> [本文抜粋]:

熱中症になったら牛乳を飲んではいけない

その半面、次のようなことが明らかにされています。

「熱中症になってから、タンパク質を多く含んだ食事は体温を上げ、代謝を亢進させ水分を消費させるので避けるべき」(2010年、オハイオ州立大学誌 『Secondary Injury Prevention: Heat Stress』)

つまり、熱中症や脱水症になってから、牛乳を摂取することは避けるべきとされています。

冷たい牛乳でも、摂取するとタンパク質(アミノ酸)の作用により体温を上げてしまうからです。

牛乳は体温を上昇させる

ここまでの話をまとめると、牛乳に含まれるタンパク質、アミノ酸は、体温を上昇させる効果があることがわかりました。

谷口英喜『いのちを守る水分補給』(評言社)

それでは、なぜ、お風呂上がりの体温が高い時期にもかかわらず牛乳を摂取しているのでしょうか。

> [データ抜粋]:
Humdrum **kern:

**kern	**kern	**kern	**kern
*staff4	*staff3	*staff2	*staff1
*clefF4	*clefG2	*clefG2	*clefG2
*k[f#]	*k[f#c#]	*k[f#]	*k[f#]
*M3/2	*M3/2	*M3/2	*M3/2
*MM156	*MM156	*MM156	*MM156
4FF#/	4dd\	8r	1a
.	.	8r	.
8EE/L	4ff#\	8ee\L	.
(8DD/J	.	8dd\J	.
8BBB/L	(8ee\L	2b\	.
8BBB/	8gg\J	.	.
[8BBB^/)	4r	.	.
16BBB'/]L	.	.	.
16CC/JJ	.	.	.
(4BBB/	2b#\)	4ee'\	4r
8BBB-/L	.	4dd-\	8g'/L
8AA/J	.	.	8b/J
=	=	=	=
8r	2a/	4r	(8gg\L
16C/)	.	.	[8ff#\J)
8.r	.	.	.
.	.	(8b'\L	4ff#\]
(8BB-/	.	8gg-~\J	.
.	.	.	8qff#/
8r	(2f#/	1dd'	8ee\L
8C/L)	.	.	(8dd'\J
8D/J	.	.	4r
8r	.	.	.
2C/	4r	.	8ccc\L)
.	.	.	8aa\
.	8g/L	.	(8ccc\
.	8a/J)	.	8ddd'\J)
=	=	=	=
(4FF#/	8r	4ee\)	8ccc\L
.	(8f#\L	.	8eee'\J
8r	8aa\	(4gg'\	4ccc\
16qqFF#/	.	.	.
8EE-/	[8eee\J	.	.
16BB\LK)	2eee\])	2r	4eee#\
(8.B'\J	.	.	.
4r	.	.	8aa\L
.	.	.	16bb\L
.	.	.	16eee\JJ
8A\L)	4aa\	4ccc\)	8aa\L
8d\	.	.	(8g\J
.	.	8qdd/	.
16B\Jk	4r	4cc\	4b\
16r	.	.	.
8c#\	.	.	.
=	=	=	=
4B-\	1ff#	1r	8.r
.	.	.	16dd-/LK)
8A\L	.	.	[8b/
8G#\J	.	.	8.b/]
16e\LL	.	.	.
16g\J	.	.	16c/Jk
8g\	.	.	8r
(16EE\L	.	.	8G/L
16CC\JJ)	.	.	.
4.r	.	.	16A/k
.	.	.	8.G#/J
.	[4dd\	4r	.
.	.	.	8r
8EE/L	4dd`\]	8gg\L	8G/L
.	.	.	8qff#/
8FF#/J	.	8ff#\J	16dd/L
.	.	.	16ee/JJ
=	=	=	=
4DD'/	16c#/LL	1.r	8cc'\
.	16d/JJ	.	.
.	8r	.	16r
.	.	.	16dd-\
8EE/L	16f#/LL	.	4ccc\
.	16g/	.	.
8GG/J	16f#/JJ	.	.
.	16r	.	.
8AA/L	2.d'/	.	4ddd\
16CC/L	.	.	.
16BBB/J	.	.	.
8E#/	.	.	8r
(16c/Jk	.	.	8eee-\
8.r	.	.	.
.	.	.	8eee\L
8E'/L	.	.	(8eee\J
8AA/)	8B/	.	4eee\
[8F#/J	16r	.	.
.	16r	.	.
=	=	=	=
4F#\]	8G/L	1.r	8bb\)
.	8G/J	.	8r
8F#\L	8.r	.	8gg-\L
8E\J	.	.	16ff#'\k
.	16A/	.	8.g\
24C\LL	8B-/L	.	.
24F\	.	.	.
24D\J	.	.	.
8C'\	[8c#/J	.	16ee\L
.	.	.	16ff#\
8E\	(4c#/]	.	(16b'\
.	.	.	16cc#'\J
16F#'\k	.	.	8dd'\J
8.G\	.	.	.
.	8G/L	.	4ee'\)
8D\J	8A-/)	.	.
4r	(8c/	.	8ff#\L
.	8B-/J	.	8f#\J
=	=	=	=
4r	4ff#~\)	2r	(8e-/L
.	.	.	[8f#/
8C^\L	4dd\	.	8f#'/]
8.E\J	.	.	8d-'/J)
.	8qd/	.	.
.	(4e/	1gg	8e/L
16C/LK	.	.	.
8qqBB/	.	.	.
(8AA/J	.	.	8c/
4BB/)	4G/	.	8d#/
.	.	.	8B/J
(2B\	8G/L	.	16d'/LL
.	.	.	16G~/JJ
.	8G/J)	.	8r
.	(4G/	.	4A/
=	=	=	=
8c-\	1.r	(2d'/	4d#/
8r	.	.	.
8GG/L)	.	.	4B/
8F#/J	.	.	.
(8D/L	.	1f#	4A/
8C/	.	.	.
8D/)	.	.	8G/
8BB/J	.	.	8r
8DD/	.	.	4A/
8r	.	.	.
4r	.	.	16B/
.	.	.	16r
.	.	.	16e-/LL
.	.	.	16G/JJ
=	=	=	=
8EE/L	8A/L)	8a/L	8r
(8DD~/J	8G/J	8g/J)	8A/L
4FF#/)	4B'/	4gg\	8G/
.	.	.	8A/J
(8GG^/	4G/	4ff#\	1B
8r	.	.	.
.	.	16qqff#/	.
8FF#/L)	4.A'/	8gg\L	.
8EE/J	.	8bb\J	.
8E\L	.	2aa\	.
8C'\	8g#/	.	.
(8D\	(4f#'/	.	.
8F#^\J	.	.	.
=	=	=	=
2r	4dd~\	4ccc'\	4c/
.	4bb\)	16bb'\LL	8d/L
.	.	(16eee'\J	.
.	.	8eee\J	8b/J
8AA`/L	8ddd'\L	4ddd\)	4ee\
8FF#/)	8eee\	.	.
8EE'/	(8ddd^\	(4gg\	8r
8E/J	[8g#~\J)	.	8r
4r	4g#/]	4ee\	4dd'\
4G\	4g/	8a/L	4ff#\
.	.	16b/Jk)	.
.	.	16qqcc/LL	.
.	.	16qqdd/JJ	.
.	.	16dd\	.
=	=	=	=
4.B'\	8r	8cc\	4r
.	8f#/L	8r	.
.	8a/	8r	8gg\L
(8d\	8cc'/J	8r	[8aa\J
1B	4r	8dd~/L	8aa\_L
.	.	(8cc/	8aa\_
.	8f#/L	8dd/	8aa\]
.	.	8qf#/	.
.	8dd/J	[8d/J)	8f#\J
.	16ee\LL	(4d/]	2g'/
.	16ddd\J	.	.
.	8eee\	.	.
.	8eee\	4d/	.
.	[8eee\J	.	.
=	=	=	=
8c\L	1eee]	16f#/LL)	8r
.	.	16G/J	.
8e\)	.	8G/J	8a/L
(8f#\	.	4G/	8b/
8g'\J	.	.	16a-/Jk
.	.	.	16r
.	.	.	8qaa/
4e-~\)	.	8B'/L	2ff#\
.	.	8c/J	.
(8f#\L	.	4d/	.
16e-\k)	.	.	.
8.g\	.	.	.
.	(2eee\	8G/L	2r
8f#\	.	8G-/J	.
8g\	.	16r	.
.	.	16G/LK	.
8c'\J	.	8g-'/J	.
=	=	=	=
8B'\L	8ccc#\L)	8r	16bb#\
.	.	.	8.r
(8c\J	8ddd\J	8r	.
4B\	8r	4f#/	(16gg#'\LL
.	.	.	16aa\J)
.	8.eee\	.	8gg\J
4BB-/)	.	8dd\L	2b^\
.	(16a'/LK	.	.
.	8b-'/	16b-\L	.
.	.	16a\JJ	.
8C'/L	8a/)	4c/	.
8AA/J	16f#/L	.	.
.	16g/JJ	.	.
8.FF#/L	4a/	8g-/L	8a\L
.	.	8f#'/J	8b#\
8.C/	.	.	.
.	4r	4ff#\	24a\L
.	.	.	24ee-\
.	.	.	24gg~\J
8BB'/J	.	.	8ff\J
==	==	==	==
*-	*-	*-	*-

> [取り組む課題]:
a) 熱中症と牛乳についての文章では、冷たい牛乳でも体温を上げてしまうのは何の作用によるとされていますか。
b) 熱中症と牛乳についての文章のうち、「冷たい牛乳でも、摂取するとタ」から始まり「を摂取しているのでしょうか。」までの部分を、「牛乳」を「ミルク」に変えて書き直してください。
c) 熱中症と牛乳についての文章を、最後の文の後から書き継いでください。

> [演習の解答]:
a) タンパク質(アミノ酸)の作用です。

b)
冷たいミルクでも、摂取するとタンパク質(アミノ酸)の作用により体温を上げてしまうからです。

ミルクは体温を上昇させる

ここまでの話をまとめると、ミルクに含まれるタンパク質、アミノ酸は、体温を上昇させる効果があることがわかりました。

谷口英喜『いのちを守る水分補給』(評言社)

それでは、なぜ、お風呂上がりの体温が高い時期にもかかわらずミルクを摂取しているのでしょうか。

c)
その答えは「牛乳を飲むことで体温を維持して、湯冷めしないように」。つまり、持続した保温効果を狙って牛乳を摂取することが、本来の目的であることがわかりましたね。

ちなみに私たち麻酔科医は、手術中に患者さんの体温を上げるためにアミノ酸を輸液しています。

ここで、熱中症になったら絶対に飲んではいけない飲料を整理しておきましょう。

①アルコール――体温を上昇させ、利尿作用により脱水症を促進する。
②牛乳・アミノ酸含有飲料――体温を上昇させてしまう。
③大量の真水――水中毒を起こす。

・牛乳は、熱中症や脱水症の予防効果には優れた飲料。
・ただし、熱中症で体温が上昇しているときには控える。
・アミノ酸の摂取も体温を上昇させるので控える。